- [Задача]: Перепишите строки материала от строки с «right ankle: (1007, 588, 20)» до конца материала включительно. В ответах каждое число (координаты точек и глубину) умножьте на 2,45 и округлите до целых, половины в большую сторону; всё остальное оставьте без изменений.

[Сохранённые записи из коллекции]
# # #
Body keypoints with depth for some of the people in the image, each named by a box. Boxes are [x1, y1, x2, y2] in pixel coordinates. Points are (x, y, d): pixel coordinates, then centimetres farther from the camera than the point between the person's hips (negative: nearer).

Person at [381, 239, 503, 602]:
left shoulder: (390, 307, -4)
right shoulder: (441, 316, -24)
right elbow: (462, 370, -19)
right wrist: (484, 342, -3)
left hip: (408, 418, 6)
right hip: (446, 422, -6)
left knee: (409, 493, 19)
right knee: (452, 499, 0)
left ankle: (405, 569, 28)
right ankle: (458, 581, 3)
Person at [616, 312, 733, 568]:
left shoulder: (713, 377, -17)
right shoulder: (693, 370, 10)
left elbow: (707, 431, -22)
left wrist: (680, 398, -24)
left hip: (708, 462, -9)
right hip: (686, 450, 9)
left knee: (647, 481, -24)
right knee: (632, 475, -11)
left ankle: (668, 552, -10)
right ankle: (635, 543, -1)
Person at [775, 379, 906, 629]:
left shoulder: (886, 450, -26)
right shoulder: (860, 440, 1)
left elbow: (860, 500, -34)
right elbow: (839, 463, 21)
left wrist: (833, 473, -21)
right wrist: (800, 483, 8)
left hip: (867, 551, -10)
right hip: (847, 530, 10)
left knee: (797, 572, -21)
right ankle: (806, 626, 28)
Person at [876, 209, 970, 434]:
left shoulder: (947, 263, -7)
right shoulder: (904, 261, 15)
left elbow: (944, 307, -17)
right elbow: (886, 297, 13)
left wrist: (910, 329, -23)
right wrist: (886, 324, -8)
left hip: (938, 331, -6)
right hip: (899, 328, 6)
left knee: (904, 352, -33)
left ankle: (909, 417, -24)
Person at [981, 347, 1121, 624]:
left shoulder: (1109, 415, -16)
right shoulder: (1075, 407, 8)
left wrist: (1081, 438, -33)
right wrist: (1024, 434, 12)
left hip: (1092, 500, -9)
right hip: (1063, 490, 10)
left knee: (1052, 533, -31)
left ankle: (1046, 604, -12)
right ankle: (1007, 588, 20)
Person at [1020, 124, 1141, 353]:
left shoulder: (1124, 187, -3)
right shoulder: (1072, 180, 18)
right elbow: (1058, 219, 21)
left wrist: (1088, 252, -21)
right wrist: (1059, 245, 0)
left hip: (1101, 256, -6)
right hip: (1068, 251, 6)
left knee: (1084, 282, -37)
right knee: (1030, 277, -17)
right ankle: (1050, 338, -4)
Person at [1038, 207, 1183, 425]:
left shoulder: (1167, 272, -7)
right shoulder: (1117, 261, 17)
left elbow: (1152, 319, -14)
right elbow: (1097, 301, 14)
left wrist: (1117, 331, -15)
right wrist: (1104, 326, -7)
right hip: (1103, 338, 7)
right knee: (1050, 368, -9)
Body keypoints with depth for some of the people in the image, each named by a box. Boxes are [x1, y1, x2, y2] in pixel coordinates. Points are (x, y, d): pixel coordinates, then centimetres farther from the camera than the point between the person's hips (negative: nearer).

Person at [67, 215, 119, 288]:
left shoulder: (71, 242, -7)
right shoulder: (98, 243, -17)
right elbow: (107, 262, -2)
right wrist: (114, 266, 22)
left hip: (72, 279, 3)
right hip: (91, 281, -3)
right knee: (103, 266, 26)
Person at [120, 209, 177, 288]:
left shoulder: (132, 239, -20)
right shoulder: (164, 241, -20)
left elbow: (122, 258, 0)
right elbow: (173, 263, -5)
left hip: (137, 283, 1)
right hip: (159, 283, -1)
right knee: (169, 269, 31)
# # #
- [Ответ к заданию]:
right ankle: (2467, 1441, 49)
Person at [1020, 124, 1141, 353]:
left shoulder: (2754, 458, -7)
right shoulder: (2626, 441, 44)
right elbow: (2592, 537, 51)
left wrist: (2666, 617, -51)
right wrist: (2595, 600, 0)
left hip: (2697, 627, -15)
right hip: (2617, 615, 15)
left knee: (2656, 691, -91)
right knee: (2524, 679, -42)
right ankle: (2573, 828, -10)
Person at [1038, 207, 1183, 425]:
left shoulder: (2859, 666, -17)
right shoulder: (2737, 639, 42)
left elbow: (2822, 782, -34)
right elbow: (2688, 737, 34)
left wrist: (2737, 811, -37)
right wrist: (2705, 799, -17)
right hip: (2702, 828, 17)
right knee: (2573, 902, -22)
Body keypoints with depth for some of the people in the image, each named by a box. Boxes are [x1, y1, x2, y2] in pixel coordinates. Points are (x, y, d): pixel coordinates, then centimetres farther from the camera than the point between the person's hips (negative: nearer).

Person at [67, 215, 119, 288]:
left shoulder: (174, 593, -17)
right shoulder: (240, 595, -42)
right elbow: (262, 642, -5)
right wrist: (279, 652, 54)
left hip: (176, 684, 7)
right hip: (223, 688, -7)
right knee: (252, 652, 64)
Person at [120, 209, 177, 288]:
left shoulder: (323, 586, -49)
right shoulder: (402, 590, -49)
left elbow: (299, 632, 0)
right elbow: (424, 644, -12)
left hip: (336, 693, 2)
right hip: (390, 693, -2)
right knee: (414, 659, 76)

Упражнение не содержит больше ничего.